In the present study, where the majority of clinical events were AVR, MPG was, as expected, the most important predictor of outcome. However, CMR EF1 was a powerful predictor of AVR or death with a threshold of 20%, independent of AS severity. This is consistent with our TTE EF1 data[1, 2], allowing for the mean difference of 5% between CMR EF1 and TTE EF1. The prognostic value of EF1 demonstrates the importance of examining LV function in early systole over the portion of the cardiac cycle in which there is active contraction. The marked discordance between EF1 and overall LVEF in relation to outcomes is consistent with length-dependent regulation of sarcomere function acting as a homeostatic mechanism to preserve EF when initial contraction is impaired.

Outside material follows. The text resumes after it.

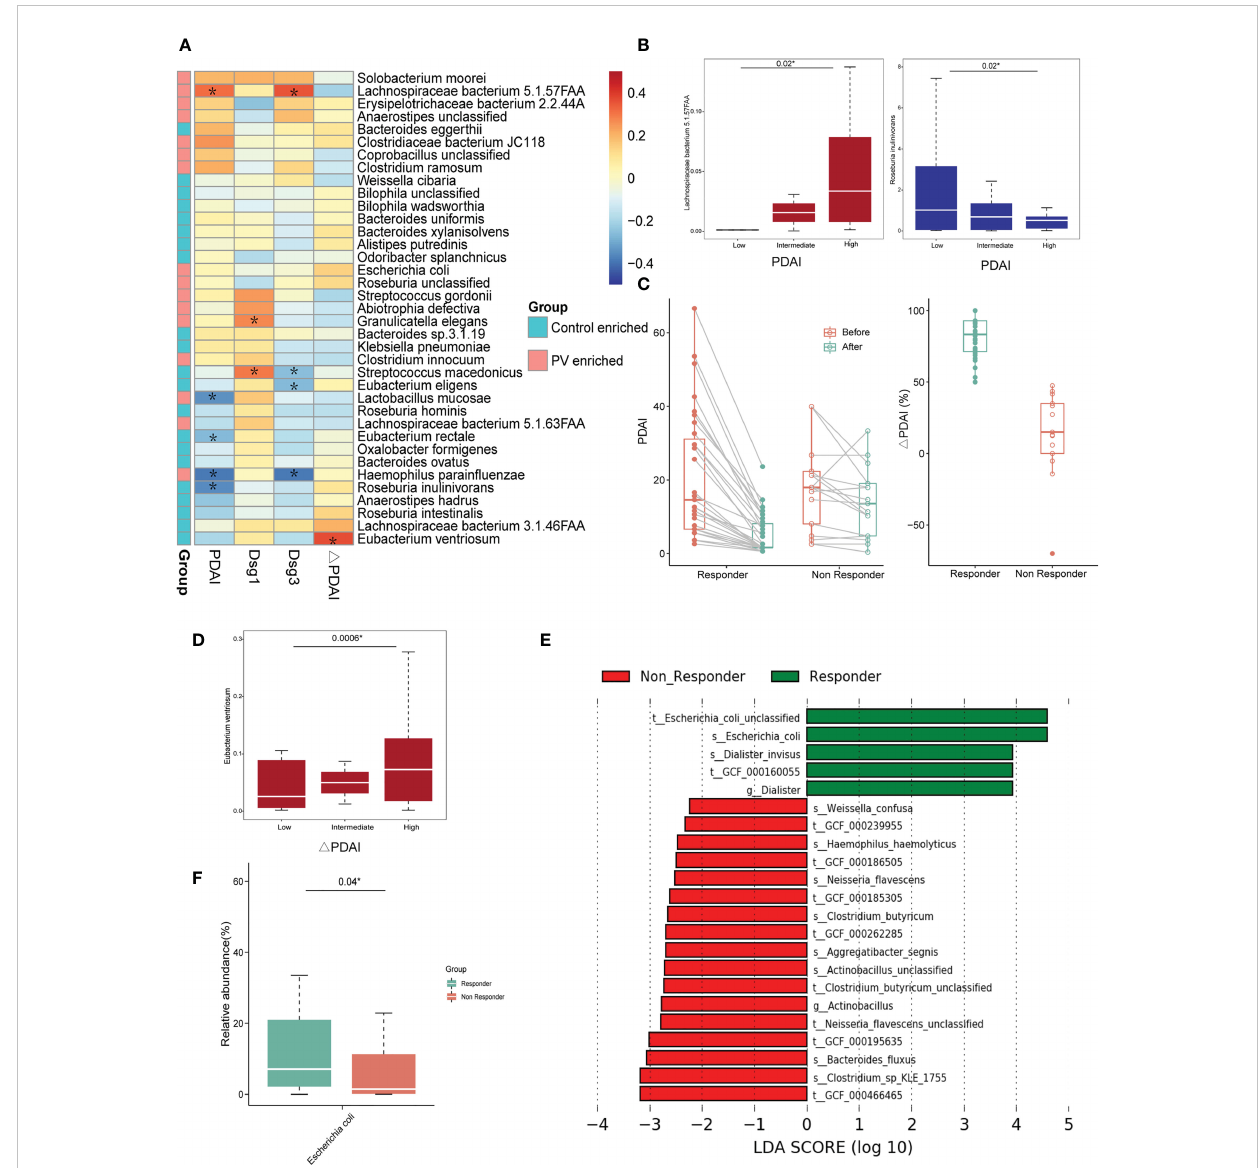
FIGURE 2 The correlation between differential microbial species and clinical indexes. (A) Heatmap of correlation coef fi cients between differential microbial species and PDAI, anti-Dsg1 antibody titers, anti-Dsg3 antibody titers, and D PDAI; The *means the P value is less than 0.05 using Spearman ’ s correlation analysis; (B) Positive correlation between PV-enriched gut microbiome and PDAI scores and negative correlation between the healthy control-enriched gut microbiome and PDAI scores (*represents statistical signi fi cance with the P value <0.05 using Kruskal-Wallis test); (C) The graph on the left shows the change in PDAI scores before and after treatments in the responder and non-responder groups; The graph on the right shows the D PDAI for the responder and non-responder groups; (D) The positive correlation between the relative abundance of Eubacterium ventriosum and D PDAI (*represents statistical signi fi cance with the P value <0.05 using Kruskal-Wallis test); (E – G) Results of differential bacteria between the responder and non-responder groups by LEFse analysis; (F) Boxplots of the relative abundance of Escherichia coli in the responder and non-responder groups (*represents statistical signi fi cance with the P value <0.05 using Wilcoxon sum-rank test). PV, pemphigus vulgaris; PDAI, pemphigus disease area index; Dsg: desmoglein; D PDAI: PDAI improvement rates; LEFse, LDA effect size analysis; LDA, linear discriminant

CMR allows the correlation of systolic LV function with structural change in the myocardium. That iECV was a predictor of outcome on univariate but not on multivariable analysis once EF1 was included in the model suggests that impact of iECV on outcome is mediated through its functional effects on early systolic contraction. This would be consistent with early expansion of the extracellular matrix due to chronic increased afterload as well as later apoptosis of myocytes and replacement fibrosis, both of which may occur prior to the onset of symptoms or a deterioration in overall ejection fraction [14, 15]. The combined power of CMR to assess early systolic function by EF1 as well as the underling myocardial structure may offer new insights into a variety of cardiac pathologies characterised by myocardial fibrosis and help refine the structural measures most closely related to function and hence to prognosis.

Limitations

The present study has several limitations. Firstly, this is a post-hoc analysis of a single centre observational cohort with a relatively small sample size. Our observations regarding EF1 are consistent with two prior reports of TTE EF1 in AS, one of which was conducted in this cohort, but are subject to confounding. Conclusions regarding causality cannot be drawn from the cross-sectional correlations presented. Both CMR and TTE EF1 were measured from a single beat, which did not account for beat-to-beat variation, a weakness common to many haemodynamic measurements. Phase contrast (flow) and cine imaging were not obtained at the same time and this could have contributed to variation in EF1. However, the majority of patients were in sinus rhythm and variability of CMR-derived EF1 was less than that of TTE-derived EF1. CMR and TTE were not performed on the same day but in most subjects were performed within 5 days. CMR EF1 requires adequate short axis 3D stack image quality and could not be measured in 25 patients. Larger prospective studies will be required to determine the relative prognostic power of CMR and TTE EF1.

Conclusions

EF1, a simple and robust marker of early LV impairment, be measured accurately by CMR, and predicts outcome in AS. Its measurement by CMR is more reproducible than that by TTE and may facilitate LV structure–function analysis.